Reading text:

## start

Although she began writing the novel in 1916 (The Mysterious Affair at Styles is actually set in 1917), it was not published for another four years. And its publication was to demand consistent determination on its author’s part as more than one publisher declined the manuscript. Eventually, in 1919, John Lane, co-founder of The Bodley Head Ltd, asked to meet her with a view to publication. But, even then, the struggle was far from over.

The contract, dated 1 January 1920, that John Lane offered her took advantage of Agatha Christie’s publishing naivety. She explains in her Autobiography that she was ‘in no frame of mind to study agreements or even think about them’. Her delight at the prospect of publication, combined with the conviction that she was not going to pursue a writing career, persuaded her to sign. Remarkably, the actual contract is for The Mysterious Affair of (rather than ‘at’) Styles. She was to get 10 per cent only after 2,000 copies were sold in the UK and she was contracted to produce five more titles. This clause was to lead to much correspondence over the following years.

Later, as her productivity, success and popularity increased and she realised what she had signed, she insisted that if she offered a book she was fulfilling her side of the contract whether or not The Bodley Head accepted it. When they expressed doubt as to whether Poirot Investigates, as a volume of short stories rather than a novel, should be considered part of the six-book contract, the by now confident writer pointed out that she had offered them the non-crime Vision, described in Janet Morgan’s Agatha Christie: A Biography as a ‘fantasy’, as her third title. The fact that her publisher had refused it was, as far as she was concerned, their choice. It is quite possible that if John Lane had not tried to take advantage of his literary discovery she might have stayed longer with The Bodley Head. But the prickly surviving correspondence shows that those early years of her career were a sharp learning curve in the ways of publishers – and that Agatha Christie was a star pupil. Within a relatively short space of time she is transformed from an awed and inexperienced neophyte perched nervously on the edge of a chair in John Lane’s office to a confident and business-like professional with a resolute interest in every aspect of her books – jacket design, marketing, royalties, serialisation, translation and cinema rights.

## end

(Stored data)
## start

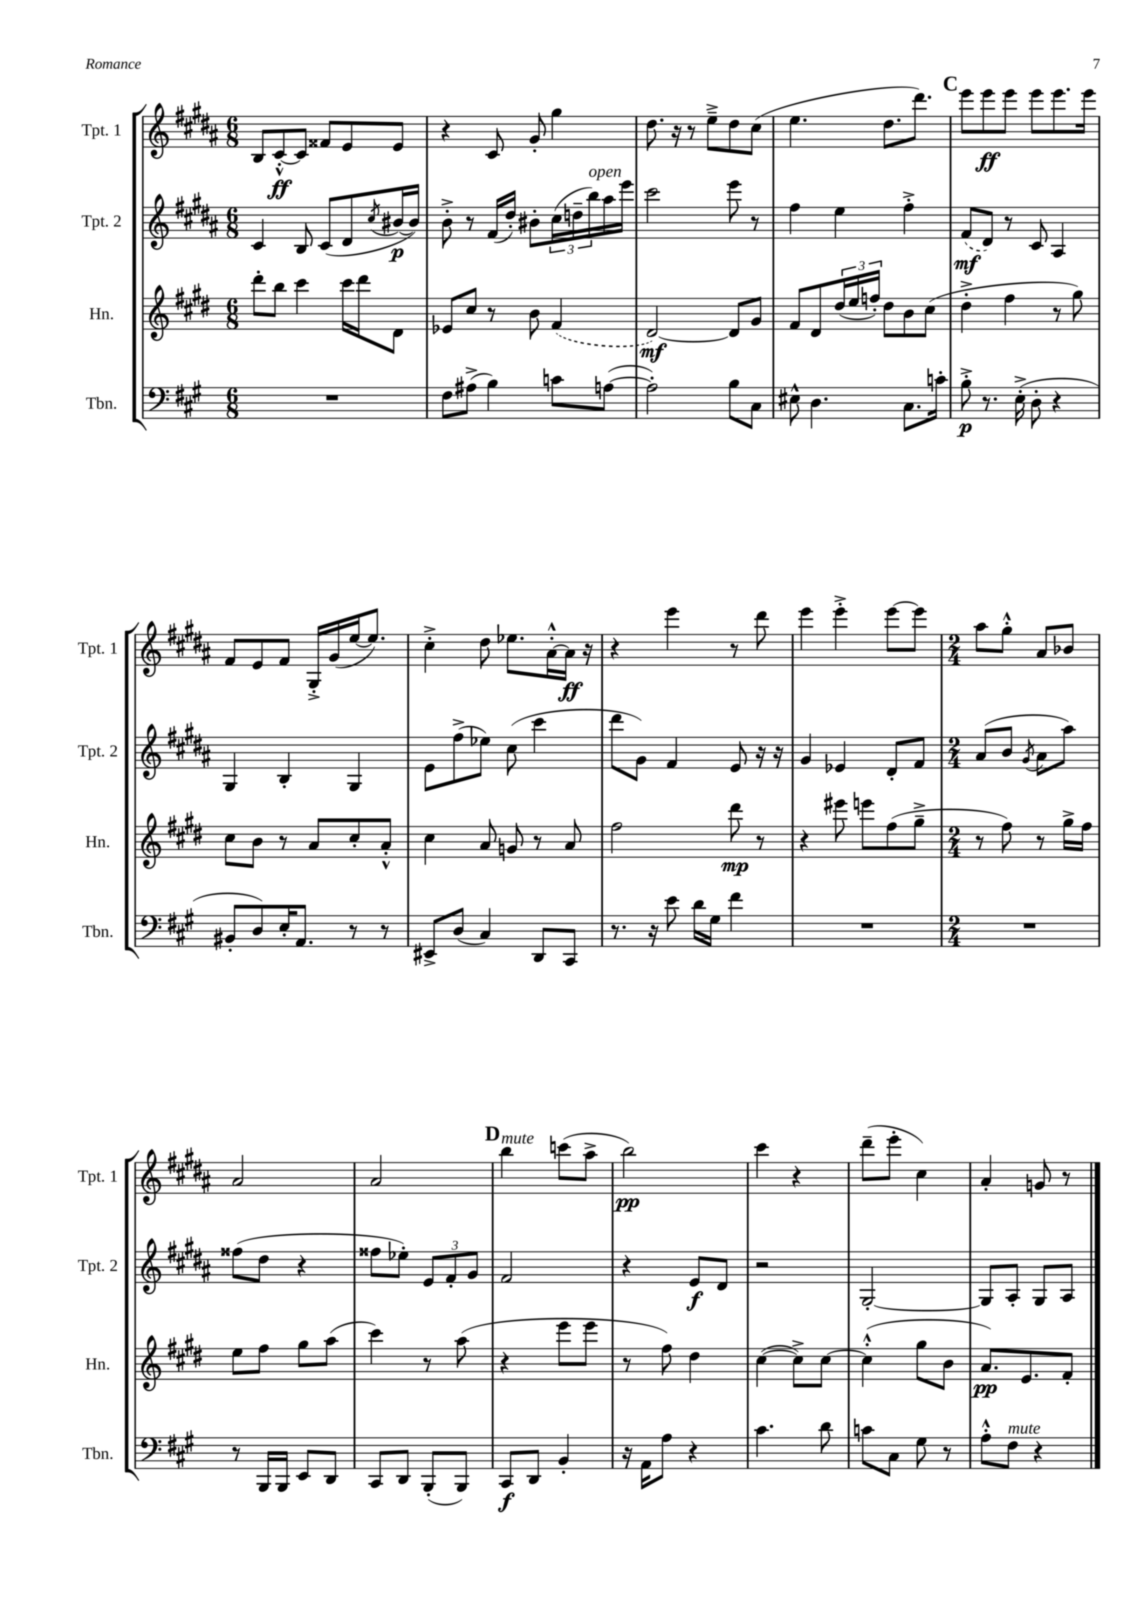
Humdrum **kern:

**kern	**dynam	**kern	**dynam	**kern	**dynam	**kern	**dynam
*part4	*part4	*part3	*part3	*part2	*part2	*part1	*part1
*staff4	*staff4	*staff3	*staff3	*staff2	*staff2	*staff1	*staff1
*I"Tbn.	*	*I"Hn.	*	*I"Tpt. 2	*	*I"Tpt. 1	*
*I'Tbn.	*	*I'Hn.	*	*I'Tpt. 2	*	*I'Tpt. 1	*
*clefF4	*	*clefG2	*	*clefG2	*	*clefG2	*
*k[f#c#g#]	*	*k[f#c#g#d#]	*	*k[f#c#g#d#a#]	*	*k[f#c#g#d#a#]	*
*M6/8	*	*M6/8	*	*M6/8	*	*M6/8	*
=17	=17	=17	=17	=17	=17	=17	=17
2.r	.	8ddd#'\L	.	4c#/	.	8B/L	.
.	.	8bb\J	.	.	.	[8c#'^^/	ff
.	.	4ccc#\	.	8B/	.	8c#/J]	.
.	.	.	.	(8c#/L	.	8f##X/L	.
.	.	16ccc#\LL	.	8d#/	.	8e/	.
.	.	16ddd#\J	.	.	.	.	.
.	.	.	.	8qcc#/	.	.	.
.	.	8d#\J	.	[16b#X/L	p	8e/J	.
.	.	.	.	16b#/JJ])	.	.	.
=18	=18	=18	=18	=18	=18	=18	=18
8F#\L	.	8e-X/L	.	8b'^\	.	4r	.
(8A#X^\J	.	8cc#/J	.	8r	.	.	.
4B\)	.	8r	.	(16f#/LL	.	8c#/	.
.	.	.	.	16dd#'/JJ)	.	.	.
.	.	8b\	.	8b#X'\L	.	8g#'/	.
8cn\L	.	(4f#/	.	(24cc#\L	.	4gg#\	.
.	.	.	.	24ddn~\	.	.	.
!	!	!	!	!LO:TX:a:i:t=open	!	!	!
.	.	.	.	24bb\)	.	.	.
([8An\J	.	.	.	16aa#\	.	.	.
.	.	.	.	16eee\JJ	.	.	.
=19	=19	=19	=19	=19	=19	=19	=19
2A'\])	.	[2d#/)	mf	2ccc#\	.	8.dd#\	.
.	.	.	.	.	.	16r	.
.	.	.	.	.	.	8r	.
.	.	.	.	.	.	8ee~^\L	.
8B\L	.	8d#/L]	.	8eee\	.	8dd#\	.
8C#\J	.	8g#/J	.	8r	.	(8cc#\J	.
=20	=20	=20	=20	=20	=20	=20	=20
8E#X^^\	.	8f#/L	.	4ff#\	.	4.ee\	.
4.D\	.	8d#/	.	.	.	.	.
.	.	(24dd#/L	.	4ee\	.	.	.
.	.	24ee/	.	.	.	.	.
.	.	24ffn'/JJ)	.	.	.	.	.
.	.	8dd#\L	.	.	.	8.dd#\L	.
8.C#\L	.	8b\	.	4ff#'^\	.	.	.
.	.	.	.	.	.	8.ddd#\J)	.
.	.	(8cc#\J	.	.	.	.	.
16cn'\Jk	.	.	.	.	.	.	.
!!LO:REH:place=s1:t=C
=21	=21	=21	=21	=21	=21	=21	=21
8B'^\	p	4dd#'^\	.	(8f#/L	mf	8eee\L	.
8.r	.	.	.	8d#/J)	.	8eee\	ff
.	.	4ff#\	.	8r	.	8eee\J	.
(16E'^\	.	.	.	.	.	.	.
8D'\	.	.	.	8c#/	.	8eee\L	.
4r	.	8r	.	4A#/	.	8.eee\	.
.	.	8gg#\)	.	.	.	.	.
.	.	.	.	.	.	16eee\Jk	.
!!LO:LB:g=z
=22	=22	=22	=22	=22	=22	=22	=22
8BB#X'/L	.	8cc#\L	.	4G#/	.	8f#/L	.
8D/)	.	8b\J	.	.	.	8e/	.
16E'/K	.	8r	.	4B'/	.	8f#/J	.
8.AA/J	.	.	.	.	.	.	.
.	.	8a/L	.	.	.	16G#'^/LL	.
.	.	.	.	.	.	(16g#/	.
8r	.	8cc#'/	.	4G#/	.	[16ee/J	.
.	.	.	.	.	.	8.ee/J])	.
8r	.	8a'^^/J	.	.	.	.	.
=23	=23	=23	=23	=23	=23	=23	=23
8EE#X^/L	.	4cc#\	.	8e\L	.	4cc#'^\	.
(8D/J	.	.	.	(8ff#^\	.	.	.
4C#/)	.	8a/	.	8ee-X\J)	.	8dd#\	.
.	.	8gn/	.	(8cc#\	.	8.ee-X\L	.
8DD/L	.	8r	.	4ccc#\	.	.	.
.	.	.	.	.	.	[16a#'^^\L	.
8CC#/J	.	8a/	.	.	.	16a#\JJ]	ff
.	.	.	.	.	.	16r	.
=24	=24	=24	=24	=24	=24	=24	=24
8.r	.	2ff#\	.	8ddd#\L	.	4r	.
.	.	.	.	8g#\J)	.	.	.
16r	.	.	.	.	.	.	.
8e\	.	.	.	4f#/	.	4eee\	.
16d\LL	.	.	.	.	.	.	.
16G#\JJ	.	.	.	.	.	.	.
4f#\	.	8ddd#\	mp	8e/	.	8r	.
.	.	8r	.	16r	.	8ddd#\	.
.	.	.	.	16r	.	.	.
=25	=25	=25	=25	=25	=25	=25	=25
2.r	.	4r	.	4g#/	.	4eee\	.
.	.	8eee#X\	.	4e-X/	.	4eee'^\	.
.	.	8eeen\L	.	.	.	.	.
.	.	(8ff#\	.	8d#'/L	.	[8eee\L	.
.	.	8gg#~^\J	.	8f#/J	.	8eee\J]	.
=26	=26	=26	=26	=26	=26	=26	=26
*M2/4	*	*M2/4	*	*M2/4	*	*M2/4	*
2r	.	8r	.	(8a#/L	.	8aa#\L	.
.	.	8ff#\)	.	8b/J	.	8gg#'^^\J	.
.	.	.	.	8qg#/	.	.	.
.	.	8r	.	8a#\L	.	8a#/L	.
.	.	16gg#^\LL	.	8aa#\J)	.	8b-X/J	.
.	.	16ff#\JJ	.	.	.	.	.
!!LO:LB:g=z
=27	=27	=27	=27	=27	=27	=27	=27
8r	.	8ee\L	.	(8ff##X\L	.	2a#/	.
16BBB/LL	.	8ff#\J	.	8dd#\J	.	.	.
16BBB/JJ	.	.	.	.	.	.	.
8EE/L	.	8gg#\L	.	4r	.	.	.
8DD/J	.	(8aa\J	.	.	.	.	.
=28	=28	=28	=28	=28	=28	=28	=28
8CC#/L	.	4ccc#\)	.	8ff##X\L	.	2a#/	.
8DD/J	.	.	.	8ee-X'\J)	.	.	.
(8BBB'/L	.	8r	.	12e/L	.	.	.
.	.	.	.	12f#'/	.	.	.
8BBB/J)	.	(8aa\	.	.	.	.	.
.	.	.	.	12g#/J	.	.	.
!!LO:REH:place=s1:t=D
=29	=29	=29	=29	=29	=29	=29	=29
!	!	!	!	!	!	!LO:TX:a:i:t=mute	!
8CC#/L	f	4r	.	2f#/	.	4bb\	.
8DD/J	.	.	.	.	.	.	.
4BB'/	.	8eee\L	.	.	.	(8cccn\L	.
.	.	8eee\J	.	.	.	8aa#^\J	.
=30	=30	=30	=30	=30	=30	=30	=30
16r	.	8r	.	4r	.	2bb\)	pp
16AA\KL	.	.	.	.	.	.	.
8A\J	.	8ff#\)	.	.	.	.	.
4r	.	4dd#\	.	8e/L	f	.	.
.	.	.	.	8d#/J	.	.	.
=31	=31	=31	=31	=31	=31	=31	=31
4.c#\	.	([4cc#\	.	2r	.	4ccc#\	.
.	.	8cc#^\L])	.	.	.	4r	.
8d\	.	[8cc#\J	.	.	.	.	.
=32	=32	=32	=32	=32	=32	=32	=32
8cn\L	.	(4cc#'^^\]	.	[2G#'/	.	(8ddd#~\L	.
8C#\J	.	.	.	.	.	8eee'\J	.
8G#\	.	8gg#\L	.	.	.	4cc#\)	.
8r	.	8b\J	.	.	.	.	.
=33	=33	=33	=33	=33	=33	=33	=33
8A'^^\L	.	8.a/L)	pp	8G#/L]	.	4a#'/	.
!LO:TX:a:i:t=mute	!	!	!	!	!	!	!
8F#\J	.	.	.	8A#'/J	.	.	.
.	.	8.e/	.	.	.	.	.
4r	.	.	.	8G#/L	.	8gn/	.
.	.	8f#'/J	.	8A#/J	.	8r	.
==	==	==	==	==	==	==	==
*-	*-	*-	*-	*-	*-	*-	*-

## end

Set of tasks:
[a] Rewrite the paragraph in the text on Agatha Christie's first novel that begins "The contract, dated 1 January 1920" as a short bulleted list that keeps its main facts.
[b] According to the text on Agatha Christie's first novel, what non-crime book did she offer The Bodley Head as her third title?

Results in order:
[a]
- John Lane's contract, dated 1 January 1920, took advantage of Agatha Christie's inexperience with publishing.
- In her Autobiography she says she was "in no frame of mind to study agreements or even think about them."
- She signed because she was delighted to be published and did not plan a writing career.
- The contract names the book The Mysterious Affair of (not "at") Styles.
- She would receive 10 percent only after 2,000 copies sold in the UK.
- She was bound to produce five more titles, a clause that led to much correspondence in later years.

[b] Vision, a book Janet Morgan's biography describes as a "fantasy."